The moment for action may be at hand: this month, the UK assumed for six months the chair of the Committee of Ministers, the Council of Europe's highest decision-making body, pledging to secure a package of reforms.
The UK has yet to put forward firm proposals, but the coalition government has indicated it is considering, among others, steps to give the court more control over its overwhelming docket.
This UK government is not the most likely champion of the ECHR: David Cameron, the prime minister, has made it clear he thinks the ECHR has overreached itself, most famously in a 2005 ruling against a blanket British ban on prisoners' voting, which the UK has yet to implement.
But what is more important than the specifics presented by the UK is the broader impetus behind the proposals, which would in any case require the approval of all 47 member states. This push to reduce the court's caseload, and other problems, may determine whether the Strasbourg court lives or dies.
Founded in 1950, out of the ashes of the war, the court was a potent symbol of Europe's renewed commitment to the rule of law. Over time, it has become an extraordinary safeguard of individual liberty.

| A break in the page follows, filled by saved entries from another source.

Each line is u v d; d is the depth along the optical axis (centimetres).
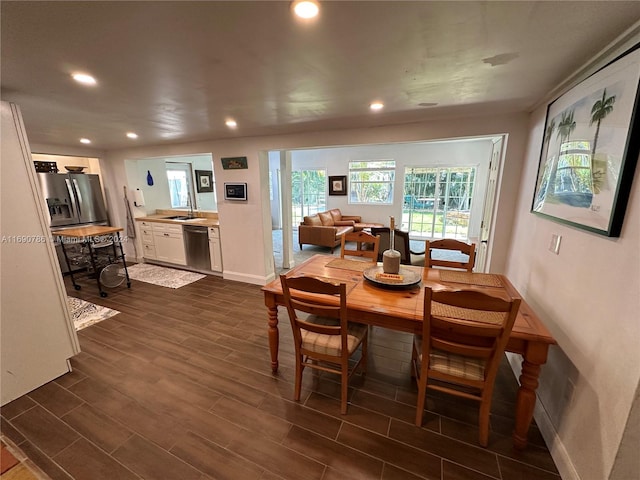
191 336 279
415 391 205
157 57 139
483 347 149
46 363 213
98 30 114
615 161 117
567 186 156
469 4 99
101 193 500
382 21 109
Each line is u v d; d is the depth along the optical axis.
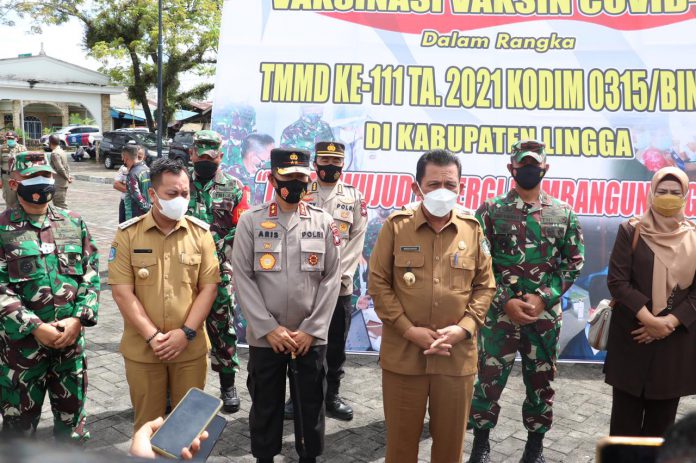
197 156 3.98
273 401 3.14
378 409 4.24
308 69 5.60
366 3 5.68
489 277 3.00
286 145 5.55
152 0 22.19
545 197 3.49
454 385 2.84
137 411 3.08
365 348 5.33
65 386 3.21
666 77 5.41
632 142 5.36
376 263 2.98
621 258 3.16
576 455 3.61
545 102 5.46
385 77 5.58
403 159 5.52
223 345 4.12
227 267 4.07
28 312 2.98
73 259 3.19
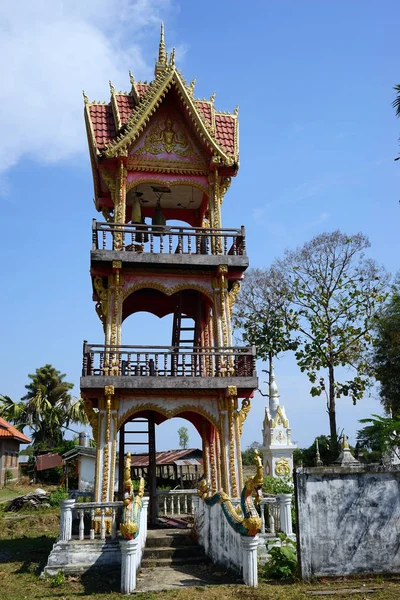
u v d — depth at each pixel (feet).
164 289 65.98
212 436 69.36
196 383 60.95
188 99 68.69
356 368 127.85
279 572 41.04
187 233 66.28
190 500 71.67
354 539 39.78
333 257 133.28
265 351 132.67
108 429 59.16
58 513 96.73
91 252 62.64
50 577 46.78
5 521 88.58
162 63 75.05
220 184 71.51
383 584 37.73
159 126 71.10
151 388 59.88
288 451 95.40
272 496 58.90
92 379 58.80
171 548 50.83
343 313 129.90
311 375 129.18
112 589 41.39
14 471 175.01
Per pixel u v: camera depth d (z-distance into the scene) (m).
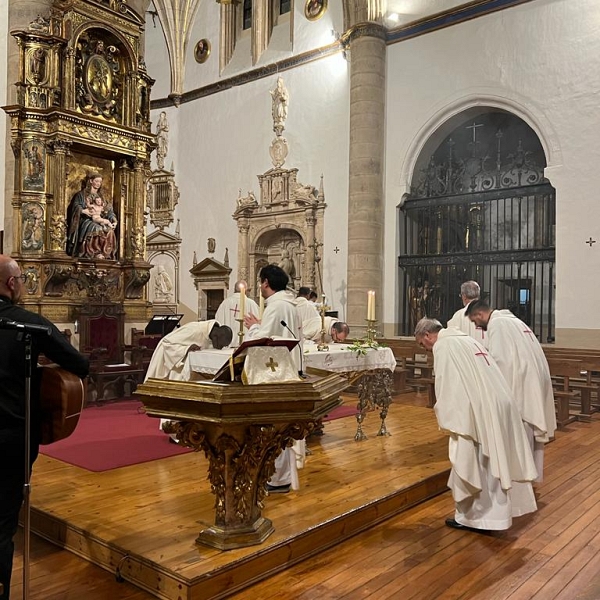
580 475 5.63
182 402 3.35
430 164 12.83
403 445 6.18
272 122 15.52
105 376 8.66
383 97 13.05
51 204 9.20
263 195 15.61
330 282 14.05
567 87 10.59
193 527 3.84
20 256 8.99
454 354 4.14
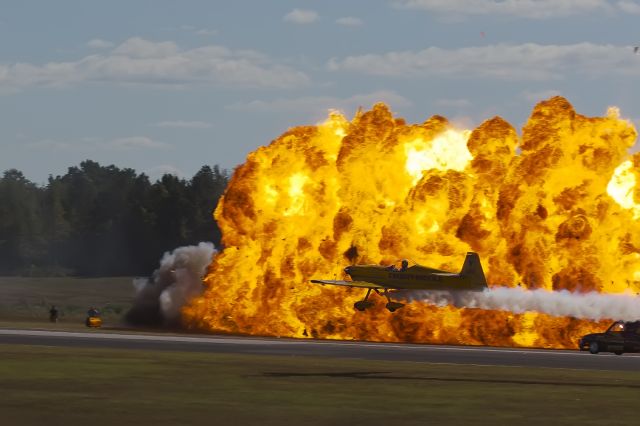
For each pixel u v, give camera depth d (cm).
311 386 6956
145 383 7006
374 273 12056
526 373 8125
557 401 6238
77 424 5197
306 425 5231
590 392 6738
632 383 7369
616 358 10038
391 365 8781
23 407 5781
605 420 5478
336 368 8388
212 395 6372
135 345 11012
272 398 6266
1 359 8819
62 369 7944
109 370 7912
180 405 5903
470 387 7000
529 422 5394
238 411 5684
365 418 5472
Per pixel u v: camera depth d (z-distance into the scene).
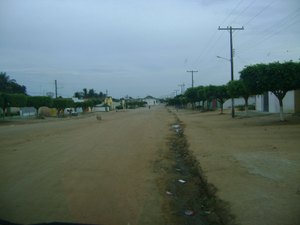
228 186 9.23
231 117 41.28
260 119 33.88
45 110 89.62
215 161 12.96
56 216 7.18
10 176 11.23
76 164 13.29
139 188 9.61
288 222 6.43
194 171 12.22
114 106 168.88
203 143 18.67
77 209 7.66
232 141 18.61
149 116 62.12
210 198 8.65
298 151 14.11
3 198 8.59
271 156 13.27
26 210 7.58
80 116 79.62
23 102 62.47
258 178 9.85
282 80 26.64
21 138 24.98
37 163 13.66
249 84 27.97
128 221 6.96
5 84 117.56
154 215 7.39
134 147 18.56
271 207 7.29
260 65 27.38
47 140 23.02
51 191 9.23
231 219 6.85
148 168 12.61
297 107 37.34
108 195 8.84
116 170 12.09
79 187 9.63
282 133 20.81
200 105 92.50
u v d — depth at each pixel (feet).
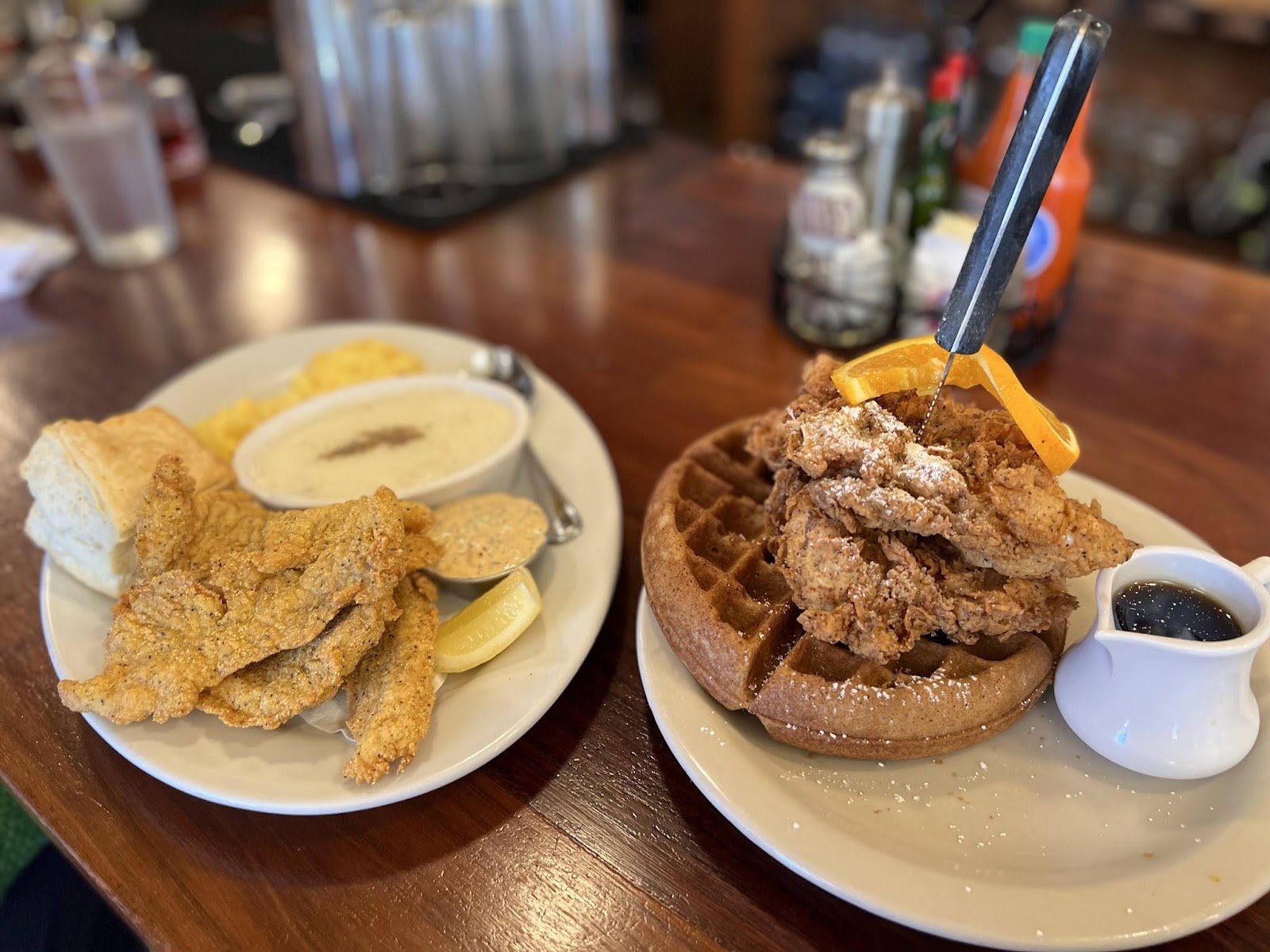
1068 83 0.83
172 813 1.07
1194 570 1.08
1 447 1.74
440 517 1.37
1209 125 3.99
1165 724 1.00
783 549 1.12
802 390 1.22
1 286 2.24
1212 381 1.79
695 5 4.83
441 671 1.16
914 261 1.80
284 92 3.23
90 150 2.21
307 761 1.07
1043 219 1.71
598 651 1.27
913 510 1.00
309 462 1.51
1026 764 1.07
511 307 2.14
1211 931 0.93
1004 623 1.07
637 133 3.02
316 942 0.95
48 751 1.15
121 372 1.97
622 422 1.74
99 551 1.28
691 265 2.28
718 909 0.97
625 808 1.07
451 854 1.03
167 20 4.28
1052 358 1.87
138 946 1.39
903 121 1.90
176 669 1.09
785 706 1.04
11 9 4.01
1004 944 0.87
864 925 0.95
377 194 2.68
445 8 2.53
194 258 2.42
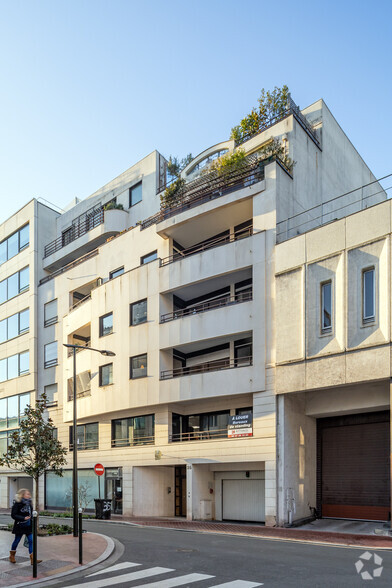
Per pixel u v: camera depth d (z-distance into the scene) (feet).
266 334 73.92
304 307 69.31
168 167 113.39
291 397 71.67
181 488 96.12
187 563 39.40
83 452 103.30
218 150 98.27
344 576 33.86
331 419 76.33
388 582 31.99
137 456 89.92
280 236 76.33
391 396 58.85
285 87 92.94
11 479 128.88
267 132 90.53
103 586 32.35
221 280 85.56
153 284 91.04
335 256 67.26
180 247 96.43
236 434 74.54
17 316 135.85
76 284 116.78
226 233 91.35
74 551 45.21
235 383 75.61
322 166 94.89
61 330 120.47
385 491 68.90
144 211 111.75
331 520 71.87
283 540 53.78
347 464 73.61
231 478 81.30
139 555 43.55
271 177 78.28
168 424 86.58
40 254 133.28
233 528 66.49
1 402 137.08
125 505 90.22
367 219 64.64
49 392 122.42
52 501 113.19
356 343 63.00
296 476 70.59
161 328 87.86
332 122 102.01
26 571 37.42
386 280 61.26
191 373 90.48
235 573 35.29
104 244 109.50
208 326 81.20
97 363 100.22
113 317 98.12
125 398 91.40
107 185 123.54
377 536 56.24
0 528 65.41
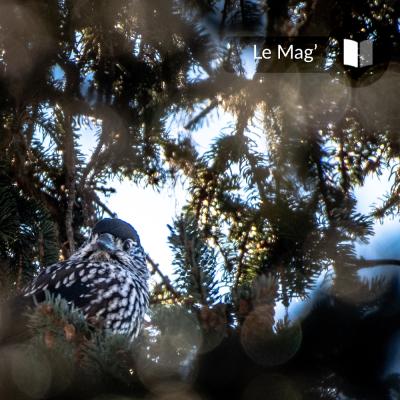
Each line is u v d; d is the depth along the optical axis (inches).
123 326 405.7
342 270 384.5
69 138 422.3
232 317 279.1
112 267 411.8
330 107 402.9
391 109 400.8
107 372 272.7
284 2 390.9
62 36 387.5
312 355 267.9
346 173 416.5
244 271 403.9
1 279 415.8
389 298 278.5
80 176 445.4
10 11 370.9
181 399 261.4
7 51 383.9
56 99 410.3
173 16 382.6
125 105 416.5
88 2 378.0
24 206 422.3
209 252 320.8
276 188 416.5
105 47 395.2
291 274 385.4
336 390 266.5
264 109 416.5
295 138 412.8
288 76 397.1
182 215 329.7
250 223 409.7
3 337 360.2
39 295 391.9
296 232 396.2
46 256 424.5
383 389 267.7
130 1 377.1
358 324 272.5
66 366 272.4
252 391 259.6
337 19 395.5
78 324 285.9
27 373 270.2
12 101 408.2
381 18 396.8
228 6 388.2
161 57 399.9
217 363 262.1
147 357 265.6
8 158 418.9
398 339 272.2
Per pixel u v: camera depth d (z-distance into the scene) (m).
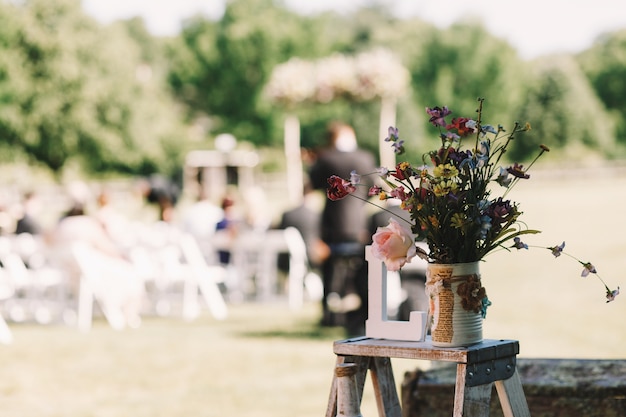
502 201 3.50
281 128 68.81
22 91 58.16
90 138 59.94
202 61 69.75
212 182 55.94
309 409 6.88
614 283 14.81
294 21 70.94
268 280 14.34
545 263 17.97
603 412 4.48
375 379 3.81
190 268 13.23
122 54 61.16
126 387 7.97
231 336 10.98
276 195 56.78
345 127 11.20
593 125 78.50
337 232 11.18
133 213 42.34
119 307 12.42
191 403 7.24
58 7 58.62
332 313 11.52
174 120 66.88
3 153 59.06
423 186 3.52
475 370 3.43
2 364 9.16
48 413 6.97
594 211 29.45
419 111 77.12
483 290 3.52
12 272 12.62
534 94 78.56
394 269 3.55
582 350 9.02
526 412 3.66
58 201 53.03
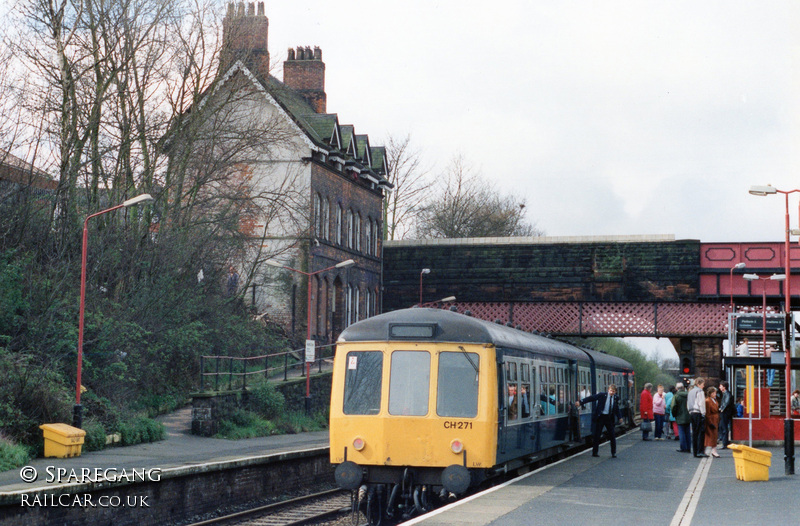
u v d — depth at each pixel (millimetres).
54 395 29047
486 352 20969
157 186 45750
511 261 66812
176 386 42562
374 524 20922
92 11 42562
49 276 36438
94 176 42250
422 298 69438
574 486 21828
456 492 20156
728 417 34406
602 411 30906
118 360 36344
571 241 65562
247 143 49312
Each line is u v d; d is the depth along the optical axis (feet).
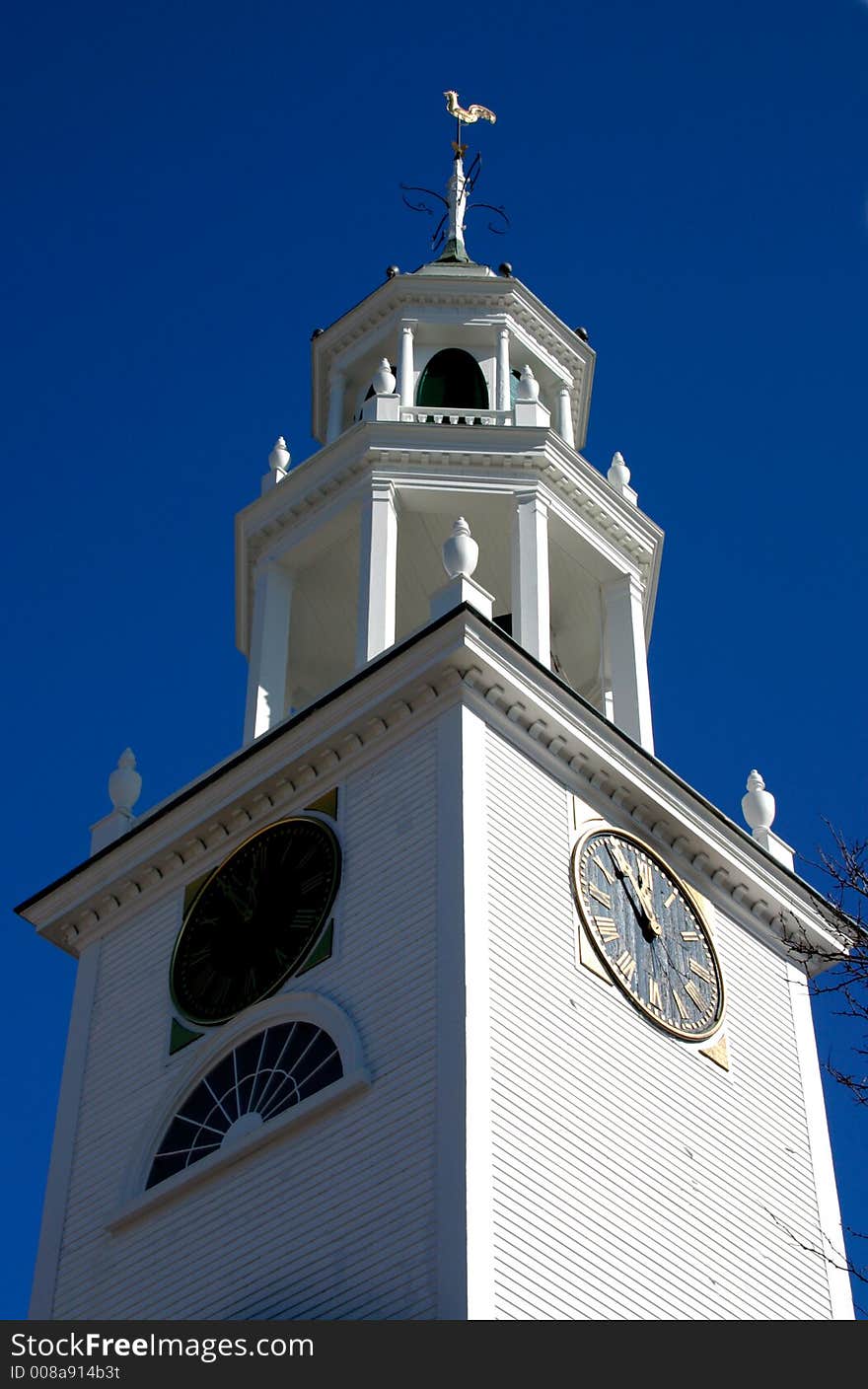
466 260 141.90
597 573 124.57
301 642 129.80
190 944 105.60
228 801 107.14
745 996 108.06
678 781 108.99
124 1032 105.50
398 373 129.90
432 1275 81.76
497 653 102.22
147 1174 98.22
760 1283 96.17
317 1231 87.76
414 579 128.57
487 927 93.25
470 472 121.19
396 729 102.99
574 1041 94.17
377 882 98.07
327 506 122.62
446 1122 85.71
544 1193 86.94
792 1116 106.01
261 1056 97.40
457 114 153.17
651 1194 92.99
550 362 136.26
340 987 95.81
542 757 103.81
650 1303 88.74
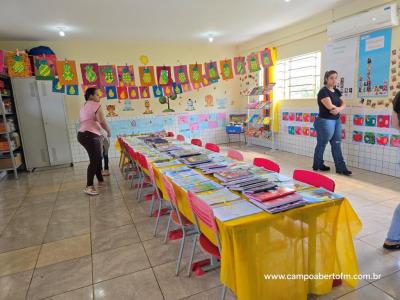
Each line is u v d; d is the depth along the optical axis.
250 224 1.36
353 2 3.99
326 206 1.55
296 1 3.90
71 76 3.72
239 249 1.35
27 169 5.35
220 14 4.30
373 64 3.88
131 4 3.69
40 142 5.36
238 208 1.52
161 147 3.44
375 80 3.88
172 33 5.35
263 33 5.73
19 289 1.95
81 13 3.93
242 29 5.30
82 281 2.00
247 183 1.86
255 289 1.42
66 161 5.56
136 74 6.19
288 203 1.50
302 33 4.98
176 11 4.06
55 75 3.71
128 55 6.07
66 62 3.68
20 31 4.67
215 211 1.49
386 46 3.69
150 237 2.58
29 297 1.86
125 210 3.23
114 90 5.24
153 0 3.58
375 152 4.04
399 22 3.53
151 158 2.85
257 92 6.05
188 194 1.68
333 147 4.09
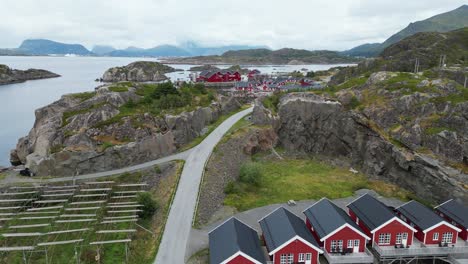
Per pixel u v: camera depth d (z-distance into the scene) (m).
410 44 143.50
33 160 58.00
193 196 49.03
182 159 60.84
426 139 60.50
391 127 66.94
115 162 58.94
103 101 70.12
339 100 78.00
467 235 39.50
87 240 40.84
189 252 37.97
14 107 129.50
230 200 51.72
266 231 38.75
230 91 121.69
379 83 77.69
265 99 88.06
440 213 45.00
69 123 63.88
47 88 183.62
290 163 71.25
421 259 40.09
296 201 53.53
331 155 76.44
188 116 71.62
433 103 64.62
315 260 35.47
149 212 46.53
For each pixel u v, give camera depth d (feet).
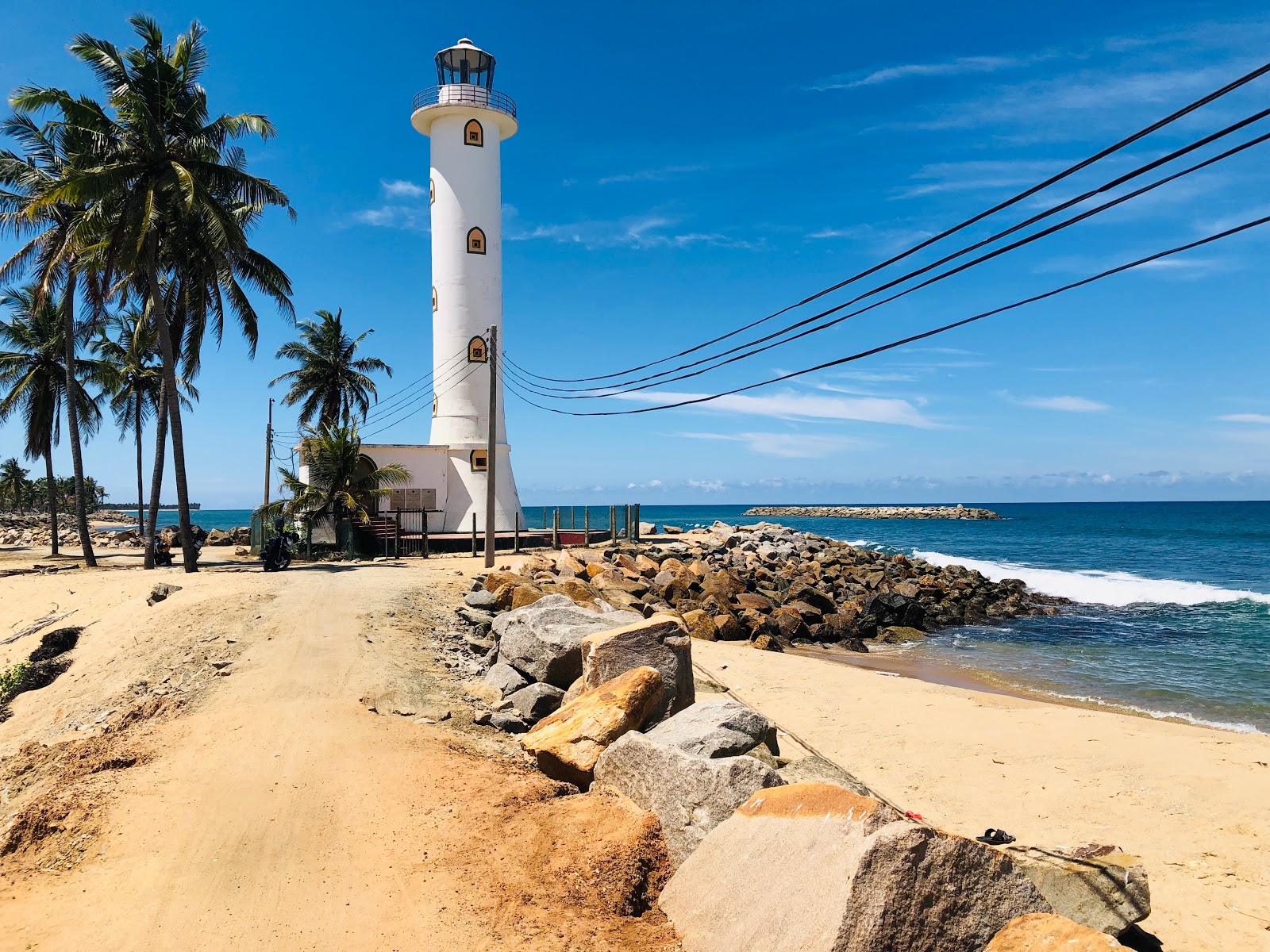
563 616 45.68
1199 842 29.37
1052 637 87.10
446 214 133.18
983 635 89.20
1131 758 39.22
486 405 132.26
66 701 49.29
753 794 21.56
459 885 21.86
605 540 135.95
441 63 138.10
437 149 134.00
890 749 41.11
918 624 93.76
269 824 26.04
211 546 157.89
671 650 34.40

The court has issued numerous landmark judgments establishing principles not just of European, but of international, significance. The court held that some of the techniques by the British in Northern Ireland in the 1970s constituted torture. And in cases from Russia, Turkey, and points in between, it has breathed life into the central promises of a civilized society, including the right to a fair trial and access to a lawyer.
The court has pioneered a model of international justice that today sets the standard for institutions in Africa, the Americas and The Hague. And now, because of the Lisbon treaty, the EU itself will soon be subject to Strasbourg's edicts, through its accession to the European Convention on Human Rights.
But the court is being asked to do too much. Around 90% of the docket consists of cases that are manifestly unfounded or that raise issues previously decided upon.
A single court can hardly fix all the problems that afflict many of Europe's 800 million citizens. Nor should it try. The ECHR should be a backstop for national courts, which have primary responsibility for protecting rights. The court must be able to focus on problems of particular gravity or Europe-wide importance.
The Committee of Ministers of the Council of Europe must be more active in overseeing implementation of the court's judgments—thousands remain unexecuted—with the introduction of penalties for states that ignore its rulings. Ultimately, the greatest protection against overuse of the ECHR is an improvement in the quality of justice administered in member states.
Finally, the process of judicial selection must be standardized, made more transparent and grounded in merit, not politics.
Few states want a vibrant judiciary looking over their shoulders, but the reforms must not be used as a wedge to weaken the ECHR. Critics, in the UK and elsewhere, argue that the court's powers should be reduced because of isolated instances of overreach. But the ECHR has been right on the big issues, and has deepened European democracy and expanded Europeans' rights.
Some states may baulk at the cost of European justice. The court, though, is a good investment. For €60 million annually—less than the International Criminal Court or the Yugoslav tribunal—the ECHR creates value for its citizens and increases its soft power abroad.
The court has become a global public good. Reform would save and reinvigorate it.